• Your instructions: Format each line of the records below as a JSON list of strings, one string per line, leaving out blank lines and the pictures.

• Dataset entries:
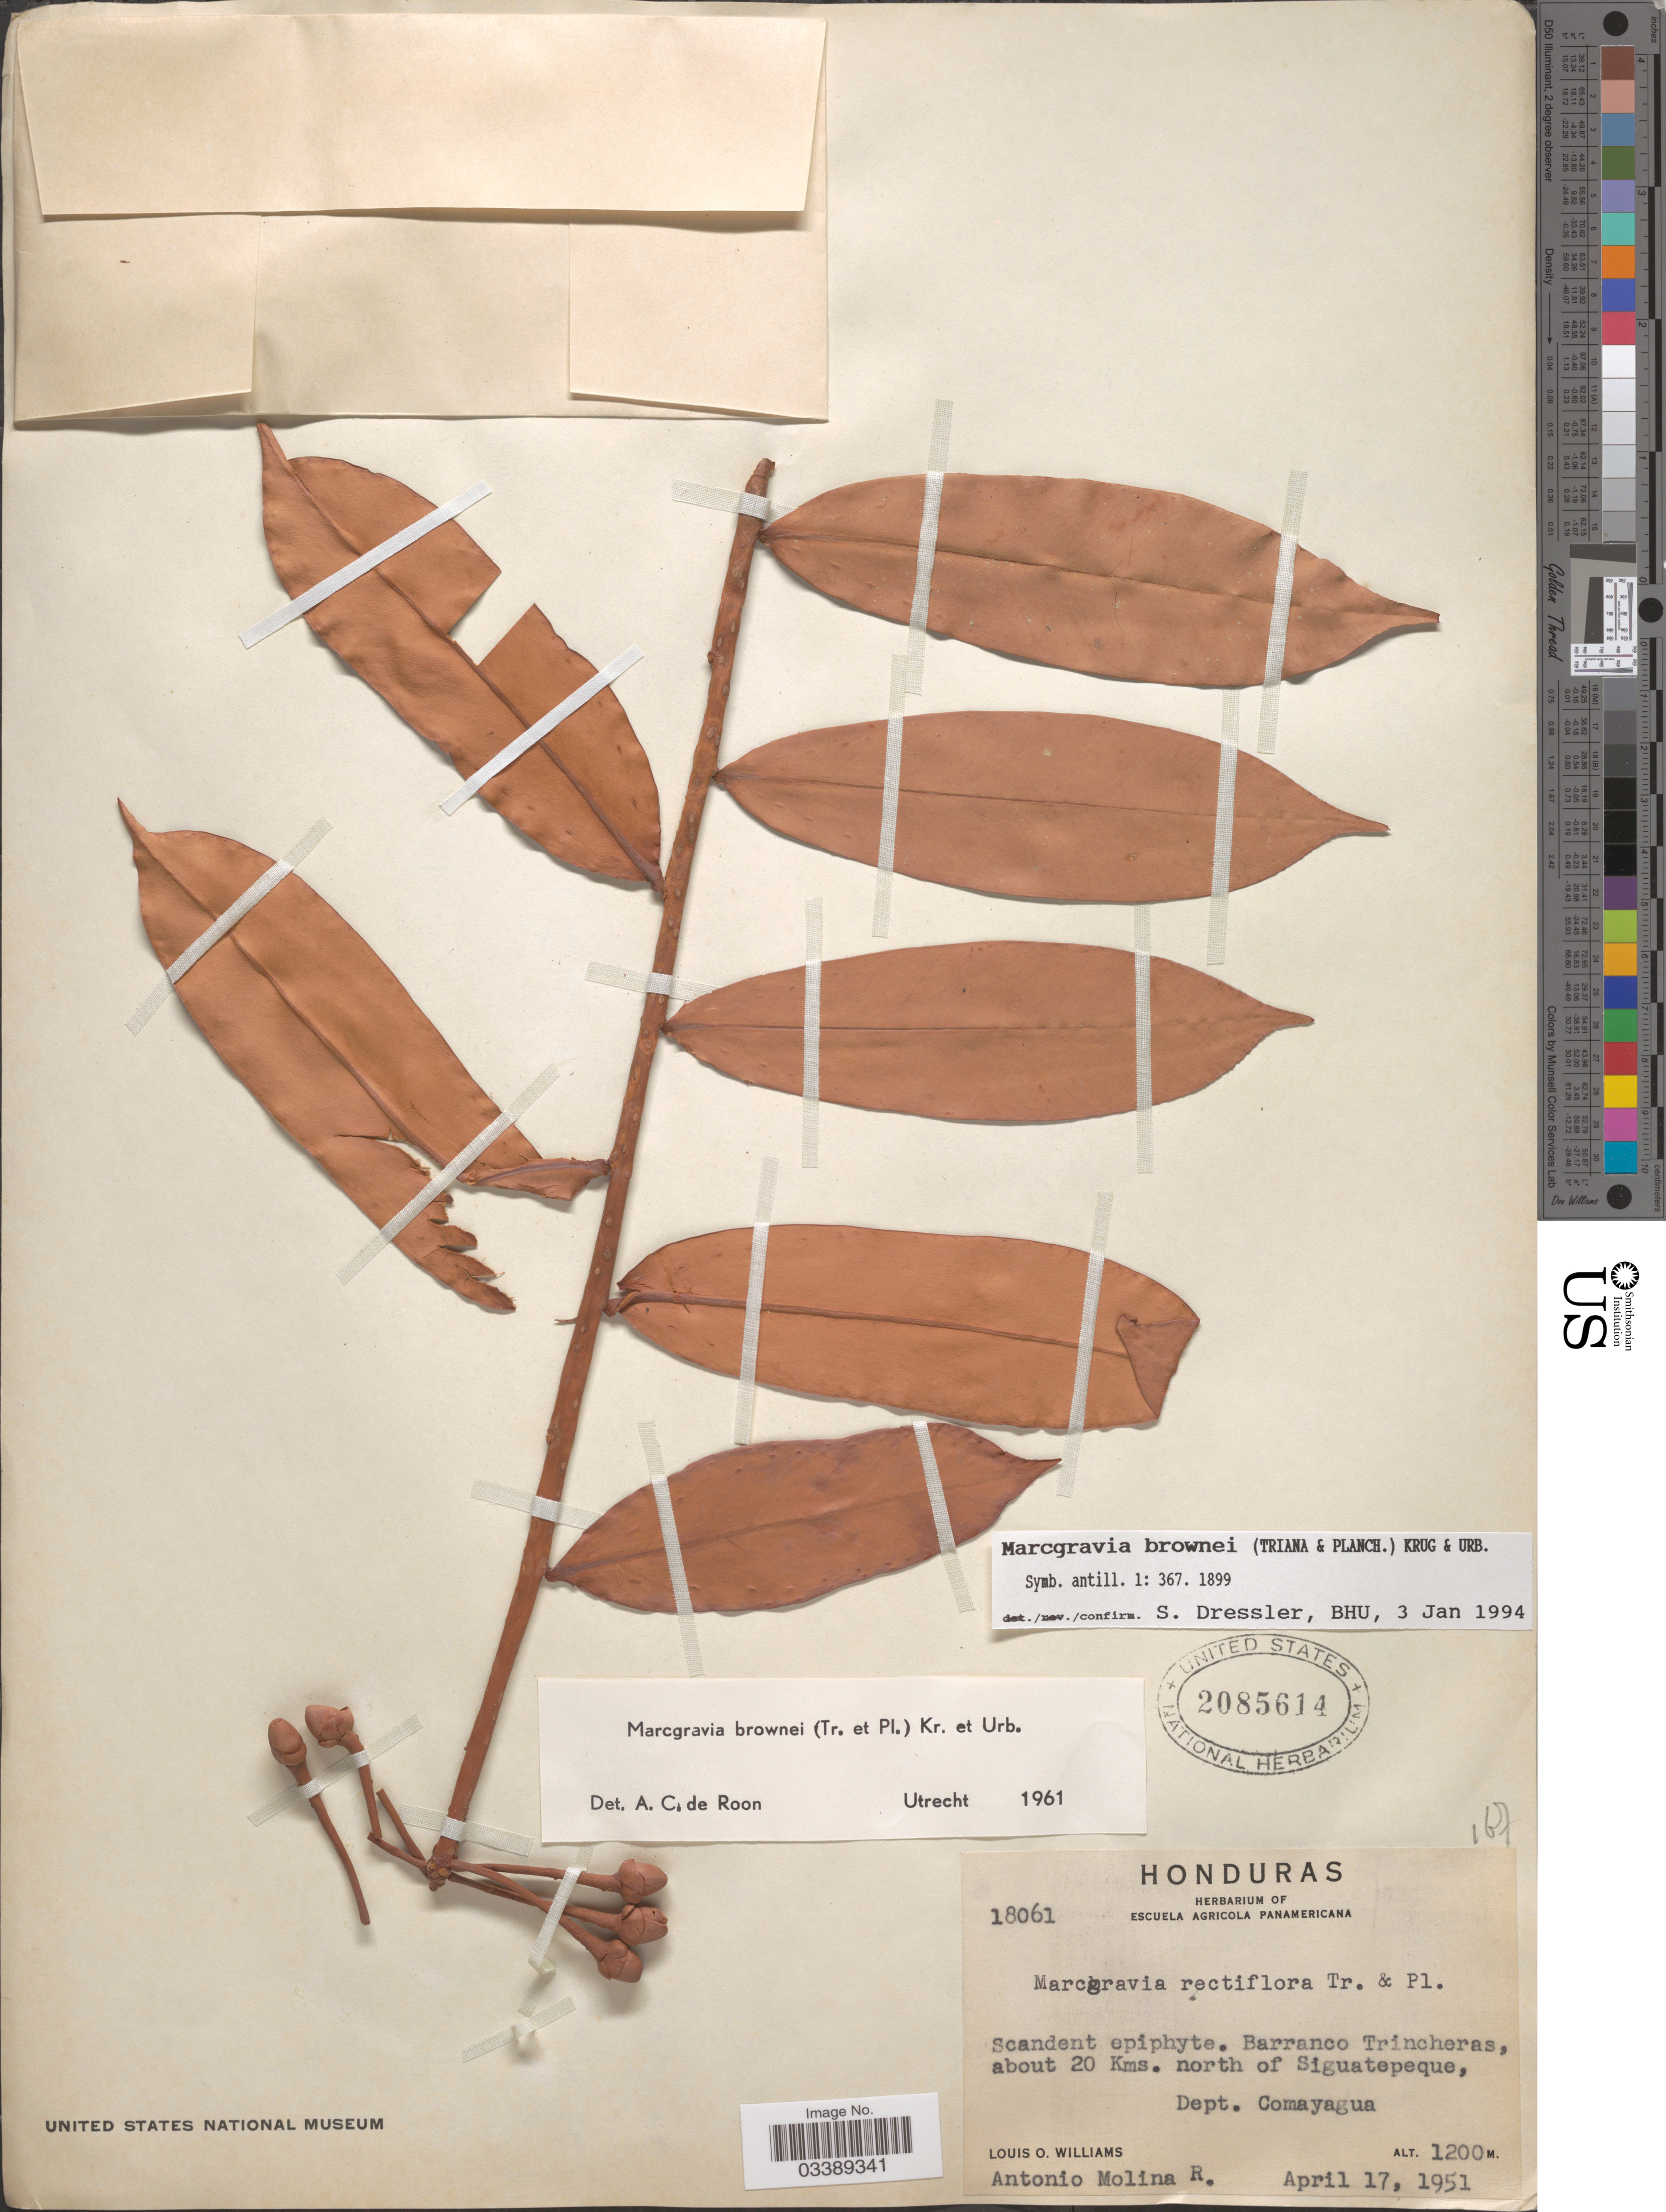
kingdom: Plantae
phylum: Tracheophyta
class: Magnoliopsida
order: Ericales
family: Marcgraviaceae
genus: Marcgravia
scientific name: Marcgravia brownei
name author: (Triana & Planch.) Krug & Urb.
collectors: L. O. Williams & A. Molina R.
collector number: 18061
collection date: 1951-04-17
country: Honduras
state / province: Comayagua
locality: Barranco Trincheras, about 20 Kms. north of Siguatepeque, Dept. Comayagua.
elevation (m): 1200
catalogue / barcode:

• Result of this exercise:
[
  "kingdom: Plantae",
  "phylum: Tracheophyta",
  "class: Magnoliopsida",
  "order: Ericales",
  "family: Marcgraviaceae",
  "genus: Marcgravia",
  "scientific name: Marcgravia brownei",
  "name author: (Triana & Planch.) Krug & Urb.",
  "collectors: L. O. Williams & A. Molina R.",
  "collector number: 18061",
  "collection date: 1951-04-17",
  "country: Honduras",
  "state / province: Comayagua",
  "locality: Barranco Trincheras, about 20 Kms. north of Siguatepeque, Dept. Comayagua.",
  "elevation (m): 1200",
  "catalogue / barcode:"
]